- _INSTRUCTIONS TO FOLLOW_: Reproduce every line of the data below word for word, from the first line through the last.

- _SUPPLIED RECORDS_:
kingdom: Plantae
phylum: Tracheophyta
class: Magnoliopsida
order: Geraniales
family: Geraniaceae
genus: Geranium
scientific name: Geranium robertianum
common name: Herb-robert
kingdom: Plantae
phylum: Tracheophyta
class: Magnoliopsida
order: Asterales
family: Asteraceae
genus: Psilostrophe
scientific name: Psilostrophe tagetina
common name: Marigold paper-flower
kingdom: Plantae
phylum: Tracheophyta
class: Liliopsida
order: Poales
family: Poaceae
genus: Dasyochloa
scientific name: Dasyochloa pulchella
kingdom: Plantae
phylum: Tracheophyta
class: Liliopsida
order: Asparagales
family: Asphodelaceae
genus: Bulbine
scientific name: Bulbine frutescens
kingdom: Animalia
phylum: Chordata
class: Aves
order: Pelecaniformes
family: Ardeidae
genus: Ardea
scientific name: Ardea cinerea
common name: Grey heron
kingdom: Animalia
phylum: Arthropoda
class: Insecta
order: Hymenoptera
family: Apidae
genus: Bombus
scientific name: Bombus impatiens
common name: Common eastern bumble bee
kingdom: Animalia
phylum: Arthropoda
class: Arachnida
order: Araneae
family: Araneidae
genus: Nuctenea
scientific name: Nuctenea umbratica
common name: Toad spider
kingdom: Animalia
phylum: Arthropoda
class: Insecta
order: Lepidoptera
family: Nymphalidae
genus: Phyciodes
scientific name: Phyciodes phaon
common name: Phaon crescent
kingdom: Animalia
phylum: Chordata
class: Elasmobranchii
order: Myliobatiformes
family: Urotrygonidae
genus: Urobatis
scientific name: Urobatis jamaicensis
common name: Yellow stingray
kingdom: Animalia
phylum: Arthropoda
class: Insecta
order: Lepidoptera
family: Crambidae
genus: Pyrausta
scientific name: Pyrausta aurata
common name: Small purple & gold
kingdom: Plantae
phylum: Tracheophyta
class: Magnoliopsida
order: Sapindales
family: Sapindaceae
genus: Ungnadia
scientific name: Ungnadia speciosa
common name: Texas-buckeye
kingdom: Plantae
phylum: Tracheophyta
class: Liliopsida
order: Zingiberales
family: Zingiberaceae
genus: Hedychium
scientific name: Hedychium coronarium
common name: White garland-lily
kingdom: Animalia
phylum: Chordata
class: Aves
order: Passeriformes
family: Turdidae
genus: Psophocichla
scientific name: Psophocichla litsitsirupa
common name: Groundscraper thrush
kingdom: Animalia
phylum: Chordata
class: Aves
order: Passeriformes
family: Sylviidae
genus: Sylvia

- _OUTPUT FOR THIS EXERCISE_:
kingdom: Plantae
phylum: Tracheophyta
class: Magnoliopsida
order: Geraniales
family: Geraniaceae
genus: Geranium
scientific name: Geranium robertianum
common name: Herb-robert
kingdom: Plantae
phylum: Tracheophyta
class: Magnoliopsida
order: Asterales
family: Asteraceae
genus: Psilostrophe
scientific name: Psilostrophe tagetina
common name: Marigold paper-flower
kingdom: Plantae
phylum: Tracheophyta
class: Liliopsida
order: Poales
family: Poaceae
genus: Dasyochloa
scientific name: Dasyochloa pulchella
kingdom: Plantae
phylum: Tracheophyta
class: Liliopsida
order: Asparagales
family: Asphodelaceae
genus: Bulbine
scientific name: Bulbine frutescens
kingdom: Animalia
phylum: Chordata
class: Aves
order: Pelecaniformes
family: Ardeidae
genus: Ardea
scientific name: Ardea cinerea
common name: Grey heron
kingdom: Animalia
phylum: Arthropoda
class: Insecta
order: Hymenoptera
family: Apidae
genus: Bombus
scientific name: Bombus impatiens
common name: Common eastern bumble bee
kingdom: Animalia
phylum: Arthropoda
class: Arachnida
order: Araneae
family: Araneidae
genus: Nuctenea
scientific name: Nuctenea umbratica
common name: Toad spider
kingdom: Animalia
phylum: Arthropoda
class: Insecta
order: Lepidoptera
family: Nymphalidae
genus: Phyciodes
scientific name: Phyciodes phaon
common name: Phaon crescent
kingdom: Animalia
phylum: Chordata
class: Elasmobranchii
order: Myliobatiformes
family: Urotrygonidae
genus: Urobatis
scientific name: Urobatis jamaicensis
common name: Yellow stingray
kingdom: Animalia
phylum: Arthropoda
class: Insecta
order: Lepidoptera
family: Crambidae
genus: Pyrausta
scientific name: Pyrausta aurata
common name: Small purple & gold
kingdom: Plantae
phylum: Tracheophyta
class: Magnoliopsida
order: Sapindales
family: Sapindaceae
genus: Ungnadia
scientific name: Ungnadia speciosa
common name: Texas-buckeye
kingdom: Plantae
phylum: Tracheophyta
class: Liliopsida
order: Zingiberales
family: Zingiberaceae
genus: Hedychium
scientific name: Hedychium coronarium
common name: White garland-lily
kingdom: Animalia
phylum: Chordata
class: Aves
order: Passeriformes
family: Turdidae
genus: Psophocichla
scientific name: Psophocichla litsitsirupa
common name: Groundscraper thrush
kingdom: Animalia
phylum: Chordata
class: Aves
order: Passeriformes
family: Sylviidae
genus: Sylvia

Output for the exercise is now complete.